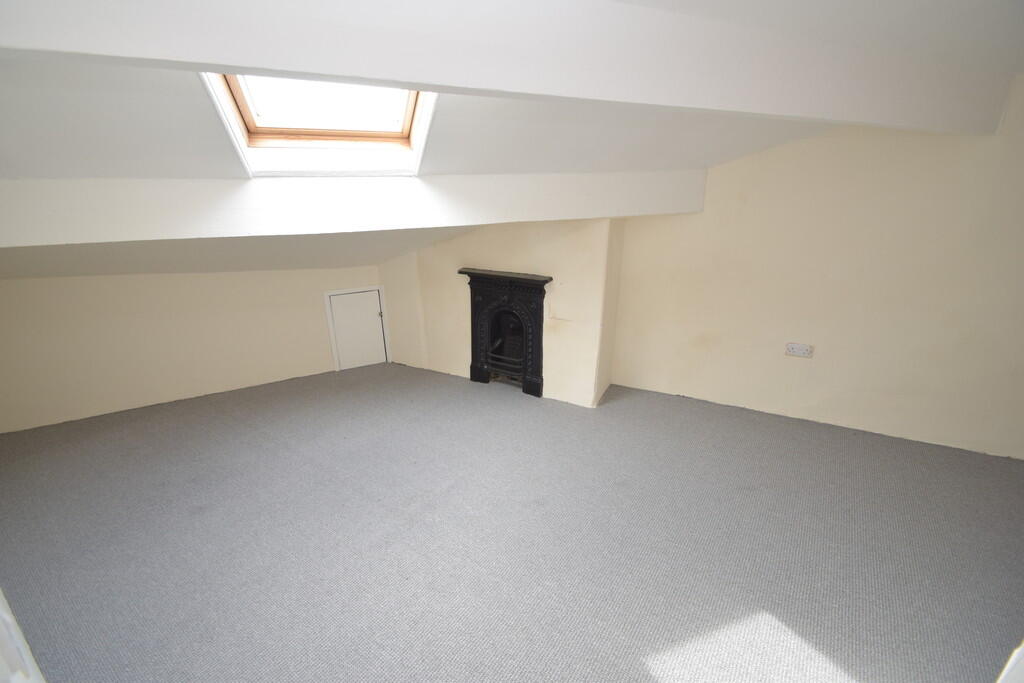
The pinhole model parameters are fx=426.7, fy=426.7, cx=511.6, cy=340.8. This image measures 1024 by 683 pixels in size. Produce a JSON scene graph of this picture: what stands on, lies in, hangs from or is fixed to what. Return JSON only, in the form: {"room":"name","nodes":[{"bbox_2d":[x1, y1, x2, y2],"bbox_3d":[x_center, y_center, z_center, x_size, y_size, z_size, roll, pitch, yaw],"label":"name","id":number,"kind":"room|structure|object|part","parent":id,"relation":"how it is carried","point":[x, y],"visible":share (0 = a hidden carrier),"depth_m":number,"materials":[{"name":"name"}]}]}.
{"room":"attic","nodes":[
{"label":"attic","id":0,"kind":"room"},
{"bbox_2d":[0,264,385,432],"bbox_3d":[-2.659,-0.078,3.646,0.334,1.321,2.299,12,23,30],"label":"left wall","id":1,"kind":"structure","parent":0,"point":[157,281],"depth_m":3.46,"materials":[{"name":"beige paint"}]},
{"bbox_2d":[325,288,389,369],"bbox_3d":[-1.575,-0.080,4.418,0.165,0.835,0.408,12,23,30],"label":"access door","id":2,"kind":"structure","parent":1,"relation":"in","point":[369,317],"depth_m":4.38,"materials":[{"name":"white paint"}]},
{"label":"hinge","id":3,"kind":"part","parent":2,"relation":"part of","materials":[{"name":"metal"}]},
{"bbox_2d":[376,219,624,406],"bbox_3d":[-0.230,-0.432,4.182,2.707,1.694,0.463,12,23,30],"label":"chimney breast wall","id":4,"kind":"structure","parent":0,"point":[461,367],"depth_m":3.63,"materials":[{"name":"beige paint"}]},
{"bbox_2d":[457,267,550,397],"bbox_3d":[0.001,-0.122,3.858,0.858,1.028,0.487,12,23,30],"label":"fireplace","id":5,"kind":"object","parent":4,"relation":"in","point":[526,283],"visible":0.99,"depth_m":3.72,"materials":[{"name":"black metal"}]},
{"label":"base","id":6,"kind":"part","parent":5,"relation":"part of","materials":[{"name":"black metal"}]},
{"bbox_2d":[0,363,1023,682],"bbox_3d":[-0.195,1.121,2.065,7.793,0.133,5.452,12,23,30],"label":"carpet floor","id":7,"kind":"structure","parent":0,"point":[522,409],"depth_m":2.14,"materials":[{"name":"grey carpet"}]},
{"bbox_2d":[0,589,46,682],"bbox_3d":[-1.127,0.494,0.714,0.976,1.976,0.244,12,23,30],"label":"door frame","id":8,"kind":"structure","parent":7,"relation":"on","point":[3,612],"depth_m":0.90,"materials":[{"name":"white paint"}]},
{"bbox_2d":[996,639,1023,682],"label":"door frame","id":9,"kind":"structure","parent":7,"relation":"on","point":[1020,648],"depth_m":0.87,"materials":[{"name":"white paint"}]},
{"bbox_2d":[0,0,1023,283],"bbox_3d":[-0.160,-0.851,1.608,6.833,1.305,5.658,12,23,30],"label":"ceiling","id":10,"kind":"structure","parent":0,"point":[111,112],"depth_m":1.89,"materials":[{"name":"white paint"}]},
{"bbox_2d":[203,74,437,178],"bbox_3d":[-0.768,-1.067,1.772,0.936,0.717,0.899,12,23,30],"label":"skylight window","id":11,"kind":"object","parent":10,"relation":"in","point":[249,122],"visible":0.61,"depth_m":2.04,"materials":[{"name":"clear glass"}]},
{"bbox_2d":[0,169,704,250],"bbox_3d":[-0.778,-0.763,2.336,4.886,0.299,0.223,-8,22,-22],"label":"ceiling beam","id":12,"kind":"structure","parent":10,"relation":"attached to","point":[465,224],"depth_m":2.14,"materials":[{"name":"white paint"}]},
{"bbox_2d":[0,0,1022,138],"bbox_3d":[0.449,-0.975,1.445,5.107,0.340,0.177,-9,22,-23],"label":"ceiling beam","id":13,"kind":"structure","parent":10,"relation":"attached to","point":[231,62],"depth_m":1.24,"materials":[{"name":"white paint"}]},
{"bbox_2d":[607,76,1023,458],"bbox_3d":[2.264,-0.504,2.963,4.631,2.545,0.179,12,23,30],"label":"right wall","id":14,"kind":"structure","parent":0,"point":[684,379],"depth_m":2.88,"materials":[{"name":"beige paint"}]},
{"bbox_2d":[785,342,812,357],"bbox_3d":[2.106,0.066,3.134,0.161,0.091,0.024,12,23,30],"label":"wall socket","id":15,"kind":"object","parent":14,"relation":"attached to","point":[794,349],"visible":0.99,"depth_m":3.13,"materials":[{"name":"white plastic"}]}
]}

══════════════════════════════

## Brief
The records above should be repeated exactly, with every picture omitted.

## The answer
The pinhole model parameters are fx=426.7, fy=426.7, cx=511.6, cy=340.8. This image measures 1024 by 683 pixels in size. Produce a JSON scene graph of this picture: what stands on, lies in, hangs from or is fixed to what. Return JSON only, in the form: {"room":"name","nodes":[{"bbox_2d":[x1, y1, x2, y2],"bbox_3d":[x_center, y_center, z_center, x_size, y_size, z_size, roll, pitch, yaw],"label":"name","id":number,"kind":"room|structure|object|part","parent":id,"relation":"how it is carried","point":[x, y],"visible":share (0 = a hidden carrier),"depth_m":number,"materials":[{"name":"name"}]}]}.
{"room":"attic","nodes":[
{"label":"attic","id":0,"kind":"room"},
{"bbox_2d":[0,264,385,432],"bbox_3d":[-2.659,-0.078,3.646,0.334,1.321,2.299,12,23,30],"label":"left wall","id":1,"kind":"structure","parent":0,"point":[157,281],"depth_m":3.46,"materials":[{"name":"beige paint"}]},
{"bbox_2d":[325,288,389,369],"bbox_3d":[-1.575,-0.080,4.418,0.165,0.835,0.408,12,23,30],"label":"access door","id":2,"kind":"structure","parent":1,"relation":"in","point":[369,317],"depth_m":4.38,"materials":[{"name":"white paint"}]},
{"label":"hinge","id":3,"kind":"part","parent":2,"relation":"part of","materials":[{"name":"metal"}]},
{"bbox_2d":[376,219,624,406],"bbox_3d":[-0.230,-0.432,4.182,2.707,1.694,0.463,12,23,30],"label":"chimney breast wall","id":4,"kind":"structure","parent":0,"point":[461,367],"depth_m":3.63,"materials":[{"name":"beige paint"}]},
{"bbox_2d":[457,267,550,397],"bbox_3d":[0.001,-0.122,3.858,0.858,1.028,0.487,12,23,30],"label":"fireplace","id":5,"kind":"object","parent":4,"relation":"in","point":[526,283],"visible":0.99,"depth_m":3.72,"materials":[{"name":"black metal"}]},
{"label":"base","id":6,"kind":"part","parent":5,"relation":"part of","materials":[{"name":"black metal"}]},
{"bbox_2d":[0,363,1023,682],"bbox_3d":[-0.195,1.121,2.065,7.793,0.133,5.452,12,23,30],"label":"carpet floor","id":7,"kind":"structure","parent":0,"point":[522,409],"depth_m":2.14,"materials":[{"name":"grey carpet"}]},
{"bbox_2d":[0,589,46,682],"bbox_3d":[-1.127,0.494,0.714,0.976,1.976,0.244,12,23,30],"label":"door frame","id":8,"kind":"structure","parent":7,"relation":"on","point":[3,612],"depth_m":0.90,"materials":[{"name":"white paint"}]},
{"bbox_2d":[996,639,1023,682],"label":"door frame","id":9,"kind":"structure","parent":7,"relation":"on","point":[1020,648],"depth_m":0.87,"materials":[{"name":"white paint"}]},
{"bbox_2d":[0,0,1023,283],"bbox_3d":[-0.160,-0.851,1.608,6.833,1.305,5.658,12,23,30],"label":"ceiling","id":10,"kind":"structure","parent":0,"point":[111,112],"depth_m":1.89,"materials":[{"name":"white paint"}]},
{"bbox_2d":[203,74,437,178],"bbox_3d":[-0.768,-1.067,1.772,0.936,0.717,0.899,12,23,30],"label":"skylight window","id":11,"kind":"object","parent":10,"relation":"in","point":[249,122],"visible":0.61,"depth_m":2.04,"materials":[{"name":"clear glass"}]},
{"bbox_2d":[0,169,704,250],"bbox_3d":[-0.778,-0.763,2.336,4.886,0.299,0.223,-8,22,-22],"label":"ceiling beam","id":12,"kind":"structure","parent":10,"relation":"attached to","point":[465,224],"depth_m":2.14,"materials":[{"name":"white paint"}]},
{"bbox_2d":[0,0,1022,138],"bbox_3d":[0.449,-0.975,1.445,5.107,0.340,0.177,-9,22,-23],"label":"ceiling beam","id":13,"kind":"structure","parent":10,"relation":"attached to","point":[231,62],"depth_m":1.24,"materials":[{"name":"white paint"}]},
{"bbox_2d":[607,76,1023,458],"bbox_3d":[2.264,-0.504,2.963,4.631,2.545,0.179,12,23,30],"label":"right wall","id":14,"kind":"structure","parent":0,"point":[684,379],"depth_m":2.88,"materials":[{"name":"beige paint"}]},
{"bbox_2d":[785,342,812,357],"bbox_3d":[2.106,0.066,3.134,0.161,0.091,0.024,12,23,30],"label":"wall socket","id":15,"kind":"object","parent":14,"relation":"attached to","point":[794,349],"visible":0.99,"depth_m":3.13,"materials":[{"name":"white plastic"}]}
]}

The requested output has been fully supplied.